Pig fails mysteriously when I specify the root of a large directory tree as the LOAD input in my script. The backend error exception that it throws offers no insight into what's happening. The same script works perfectly when there are fewer files.

It's a very simple script as you can see below:

SET pig.noSplitCombination true;
raw_record = LOAD '/data/directory/tree/root' USING PigStorage(',');
filtered = FILTER raw_record by $1 == 251068;
filtered_data = FOREACH filtered GENERATE (chararray)$0, (chararray)$1, (chararray)$2;
STORE filtered_data INTO '/data/output/directory/' USING PigStorage();

Here's the error message I see :

   ERROR 2244: Job scope-594 failed, hadoop does not return any error message
org.apache.pig.backend.executionengine.ExecException: ERROR 2244: Job scope-594 failed, hadoop does not return any error message
    at org.apache.pig.tools.grunt.GruntParser.executeBatch(GruntParser.java:178)
    at org.apache.pig.tools.grunt.GruntParser.parseStopOnError(GruntParser.java:232)
    at org.apache.pig.tools.grunt.GruntParser.parseStopOnError(GruntParser.java:203)
    at org.apache.pig.tools.grunt.Grunt.exec(Grunt.java:81)
    at org.apache.pig.Main.run(Main.java:608)
    at org.apache.pig.Main.main(Main.java:156)
    at sun.reflect.NativeMethodAccessorImpl.invoke0(Native Method)
    at sun.reflect.NativeMethodAccessorImpl.invoke(NativeMethodAccessorImpl.java:57)
    at sun.reflect.DelegatingMethodAccessorImpl.invoke(DelegatingMethodAccessorImpl.java:43)
    at java.lang.reflect.Method.invoke(Method.java:606)
    at org.apache.hadoop.util.RunJar.main(RunJar.java:212)

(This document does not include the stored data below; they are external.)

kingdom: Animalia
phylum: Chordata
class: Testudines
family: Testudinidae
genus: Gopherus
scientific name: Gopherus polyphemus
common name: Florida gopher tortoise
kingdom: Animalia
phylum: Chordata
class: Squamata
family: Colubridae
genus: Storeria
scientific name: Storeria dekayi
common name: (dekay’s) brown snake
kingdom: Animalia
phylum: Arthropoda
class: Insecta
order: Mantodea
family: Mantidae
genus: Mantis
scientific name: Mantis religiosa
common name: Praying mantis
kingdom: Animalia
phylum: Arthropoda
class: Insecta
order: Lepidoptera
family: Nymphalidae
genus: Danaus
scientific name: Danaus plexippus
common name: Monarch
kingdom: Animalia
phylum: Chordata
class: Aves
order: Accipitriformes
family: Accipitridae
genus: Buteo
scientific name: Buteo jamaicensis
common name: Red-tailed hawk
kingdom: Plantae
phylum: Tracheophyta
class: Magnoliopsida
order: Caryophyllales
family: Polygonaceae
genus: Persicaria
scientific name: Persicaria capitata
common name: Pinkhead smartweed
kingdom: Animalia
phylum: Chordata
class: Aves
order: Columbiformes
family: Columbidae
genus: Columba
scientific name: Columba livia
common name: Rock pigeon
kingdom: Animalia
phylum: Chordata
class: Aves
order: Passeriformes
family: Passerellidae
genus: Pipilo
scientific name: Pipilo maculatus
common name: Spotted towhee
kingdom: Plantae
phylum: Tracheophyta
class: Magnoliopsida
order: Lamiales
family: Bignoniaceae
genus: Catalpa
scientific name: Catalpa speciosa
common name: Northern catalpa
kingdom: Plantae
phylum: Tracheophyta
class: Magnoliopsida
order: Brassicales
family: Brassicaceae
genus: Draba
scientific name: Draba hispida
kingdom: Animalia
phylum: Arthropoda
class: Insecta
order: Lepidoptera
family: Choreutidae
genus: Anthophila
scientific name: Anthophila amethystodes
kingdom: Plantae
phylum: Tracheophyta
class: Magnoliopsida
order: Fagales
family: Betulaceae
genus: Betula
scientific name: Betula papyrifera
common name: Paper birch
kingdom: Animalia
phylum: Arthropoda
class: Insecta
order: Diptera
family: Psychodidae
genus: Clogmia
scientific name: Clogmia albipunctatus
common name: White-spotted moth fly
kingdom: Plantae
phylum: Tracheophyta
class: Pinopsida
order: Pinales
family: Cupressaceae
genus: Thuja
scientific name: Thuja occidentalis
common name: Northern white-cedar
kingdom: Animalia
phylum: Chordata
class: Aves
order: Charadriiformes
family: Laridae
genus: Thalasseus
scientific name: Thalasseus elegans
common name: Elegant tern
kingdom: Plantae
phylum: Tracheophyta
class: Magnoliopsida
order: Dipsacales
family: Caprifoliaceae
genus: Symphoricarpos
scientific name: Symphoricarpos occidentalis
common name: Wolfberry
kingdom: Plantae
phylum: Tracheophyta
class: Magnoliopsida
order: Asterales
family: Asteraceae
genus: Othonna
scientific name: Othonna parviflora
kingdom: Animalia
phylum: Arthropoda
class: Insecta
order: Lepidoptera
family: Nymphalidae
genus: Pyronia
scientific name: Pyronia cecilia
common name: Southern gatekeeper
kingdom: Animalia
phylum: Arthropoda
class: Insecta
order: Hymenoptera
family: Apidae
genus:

How many files can PIG process at once?

1
Seems like it's already failing in the frontend. Can you access the job setup in the job tracker? Why are you setting pig.noSplitCombination? - LiMuBei

1 Answers

0
votes

Pig can process any number of files, there is no limitation for pig in terms of processing. In your case try to give data types of each field while loading and try with quotes in FILTER statement.

raw_record = LOAD '/data/directory/tree/root' USING PigStorage(',') as (col1: chararray, col2:chararray;

filtered = FILTER raw_record by $1 == '251068';

If you are still getting errors try to provide sample data